START DATA SHOWN

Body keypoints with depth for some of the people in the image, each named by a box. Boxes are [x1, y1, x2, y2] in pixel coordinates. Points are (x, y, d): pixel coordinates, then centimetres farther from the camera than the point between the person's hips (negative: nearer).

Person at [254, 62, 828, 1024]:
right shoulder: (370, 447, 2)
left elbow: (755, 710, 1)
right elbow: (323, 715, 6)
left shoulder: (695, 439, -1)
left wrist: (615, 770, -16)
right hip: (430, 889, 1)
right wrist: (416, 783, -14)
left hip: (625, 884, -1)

END DATA SHOWN

### TO DO
Take the entries above and transcribe them exactly as they stand.

### WRITTEN RESPONSE
Body keypoints with depth for some of the people in the image, each named by a box. Boxes are [x1, y1, x2, y2] in pixel coordinates. Points are (x, y, d): pixel coordinates, then centimetres farther from the camera than the point between the person's hips (negative: nearer).

Person at [254, 62, 828, 1024]:
right shoulder: (370, 447, 2)
left elbow: (755, 710, 1)
right elbow: (323, 715, 6)
left shoulder: (695, 439, -1)
left wrist: (615, 770, -16)
right hip: (430, 889, 1)
right wrist: (416, 783, -14)
left hip: (625, 884, -1)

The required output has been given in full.